Proposed Appropriations Bill Would Allow Defense Department to Suppress Torture Photos

We've just learned that the House and Senate conferees approved language today for the homeland security appropriations bill that, if passed, would grant the Department of Defense (DoD) the authority to continue suppressing photos depicting the abuse of prisoners in U.S. custody overseas.

Since 2003, the ACLU has been seeking photos and records related to the abuse of prisoners in U.S. custody overseas through ongoing litigation under the Freedom of Information Act (FOIA). The amendment originally introduced by Senator Joe Lieberman (I-CT) would allow DoD to exempt the photos from FOIA.

A federal appeals court ordered the photos released (PDF) in September 2008, affirming a 2005 district court ruling (PDF). After initially indicating that it would not appeal the appellate court's decision and would release the photos, the Obama administration abruptly reversed its position in May and asked the Supreme Court to hear an appeal (PDF). The Supreme Court is expected to conference on whether it will hear the Obama administration appeal of the Second Circuit ruling later this week, on October 9.

Jameel Jaffer, Director of the ACLU National Security Project stated in a press release:

"Congress should not give the government the authority to hide evidence of its own misconduct, and if it does grant that authority, the Secretary of Defense should not invoke it. If this shameful provision passes, Secretary Gates should take into account the importance of transparency to the democratic process, the extraordinary importance of these photos to the ongoing debate about the treatment of prisoners, and the likelihood that the suppression of these photos will ultimately be far more damaging to the national security than their disclosure would be. The last administration's decision to endorse torture undermined the United States' moral authority and compromised its security. The failure of the current administration to fully confront the abuses of the last administration will only compound these harms."

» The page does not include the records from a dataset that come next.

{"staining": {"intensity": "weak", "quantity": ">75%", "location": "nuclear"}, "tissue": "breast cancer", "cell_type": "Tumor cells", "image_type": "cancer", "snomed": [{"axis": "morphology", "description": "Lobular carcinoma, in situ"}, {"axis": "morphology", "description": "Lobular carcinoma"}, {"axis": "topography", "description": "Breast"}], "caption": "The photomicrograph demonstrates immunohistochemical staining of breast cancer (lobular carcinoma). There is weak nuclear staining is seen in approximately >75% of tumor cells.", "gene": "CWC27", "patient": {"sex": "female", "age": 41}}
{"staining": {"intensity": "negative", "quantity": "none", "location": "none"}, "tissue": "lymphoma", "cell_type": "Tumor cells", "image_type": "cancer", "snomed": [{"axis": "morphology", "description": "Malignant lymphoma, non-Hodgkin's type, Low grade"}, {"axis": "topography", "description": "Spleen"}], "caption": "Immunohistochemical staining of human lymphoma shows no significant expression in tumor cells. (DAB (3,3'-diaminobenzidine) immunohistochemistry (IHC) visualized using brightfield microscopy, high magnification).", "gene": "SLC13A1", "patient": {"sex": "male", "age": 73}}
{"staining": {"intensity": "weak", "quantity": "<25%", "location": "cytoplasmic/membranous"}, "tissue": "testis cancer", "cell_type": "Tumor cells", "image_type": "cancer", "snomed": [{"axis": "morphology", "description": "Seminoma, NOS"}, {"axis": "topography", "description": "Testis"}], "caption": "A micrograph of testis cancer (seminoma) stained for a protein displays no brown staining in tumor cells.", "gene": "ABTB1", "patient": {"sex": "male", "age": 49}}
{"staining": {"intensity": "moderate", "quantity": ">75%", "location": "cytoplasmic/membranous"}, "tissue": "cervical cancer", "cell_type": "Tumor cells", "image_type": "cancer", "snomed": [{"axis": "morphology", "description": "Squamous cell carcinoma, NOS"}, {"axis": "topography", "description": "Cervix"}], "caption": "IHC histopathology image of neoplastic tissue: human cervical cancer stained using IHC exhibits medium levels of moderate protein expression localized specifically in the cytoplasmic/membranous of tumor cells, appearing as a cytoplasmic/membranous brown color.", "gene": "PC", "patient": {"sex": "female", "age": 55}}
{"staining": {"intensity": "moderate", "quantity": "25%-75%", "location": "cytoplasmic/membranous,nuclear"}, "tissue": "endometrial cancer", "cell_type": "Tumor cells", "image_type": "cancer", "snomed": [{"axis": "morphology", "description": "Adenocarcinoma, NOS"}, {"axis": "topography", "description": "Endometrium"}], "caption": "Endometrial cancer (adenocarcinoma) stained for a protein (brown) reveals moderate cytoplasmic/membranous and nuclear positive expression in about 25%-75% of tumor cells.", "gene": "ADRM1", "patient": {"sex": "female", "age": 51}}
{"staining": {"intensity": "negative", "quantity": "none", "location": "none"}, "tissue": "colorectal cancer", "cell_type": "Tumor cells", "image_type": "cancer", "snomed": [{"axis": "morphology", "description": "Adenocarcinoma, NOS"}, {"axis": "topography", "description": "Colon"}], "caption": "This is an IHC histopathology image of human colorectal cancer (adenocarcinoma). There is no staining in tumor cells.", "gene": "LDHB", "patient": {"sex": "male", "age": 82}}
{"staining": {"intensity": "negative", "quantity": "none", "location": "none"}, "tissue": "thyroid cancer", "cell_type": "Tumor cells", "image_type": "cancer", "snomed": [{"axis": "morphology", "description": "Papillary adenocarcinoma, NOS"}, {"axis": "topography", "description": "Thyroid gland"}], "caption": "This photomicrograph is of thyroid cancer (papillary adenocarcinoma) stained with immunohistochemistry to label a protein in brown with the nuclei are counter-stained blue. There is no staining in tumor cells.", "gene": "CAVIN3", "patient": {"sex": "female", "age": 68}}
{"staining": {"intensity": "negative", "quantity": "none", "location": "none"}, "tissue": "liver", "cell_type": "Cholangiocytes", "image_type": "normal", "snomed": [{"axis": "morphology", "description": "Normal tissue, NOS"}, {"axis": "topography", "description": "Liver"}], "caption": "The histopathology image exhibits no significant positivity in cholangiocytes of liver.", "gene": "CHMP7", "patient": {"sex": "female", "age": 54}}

We can't have accountability for torture without sunlight on the facts – including photographs – about the abuse of prisoners that took place under the Bush administration. The American public has a right to know what was done in its name.

Add a comment (2)
Read the Terms of Use

t. r. jackson

You know, sometimes you have a somewhat valid point on some things,but to me you are part of the probably in this country going down the tubes. The torture thing, well you all are screaming it's not right that we do this to those people, but I haven't heard a peep out of you in regards to them beheading our troops/people; I guess that's okay.It seems it's always the U.S. that you pick on. Well let me tell you, I've been all over the MidEast while in the Marine Corps (20 years)and those people in most parts are good people, but when it comes to military things they keep theirs noses out of it and let the military handle it; I strongly suggest you do the same, maybe you should go over there and try to tell them what to do, i'd give about a week before you're done away with or told to leave the country. War is war regardless how big or small it is and there are during theses times when somethings are better left hidden. This isn't a garden party world we're living in, never has been, and those people have been fighting among themselves since the beginning of time and they'll never change. So why don't you just leave the military alone, let them do their job the way they've been trained to do it and just maybe they and the good citizens of this country who believe the same about them doing it their way won't tell you to pack your bags and leave this country; it's to it sooner than you think.

Paen

I thought that the U.S. was a nation with laws.But I guess torture and obstuction of justice are all right if you have God on your side.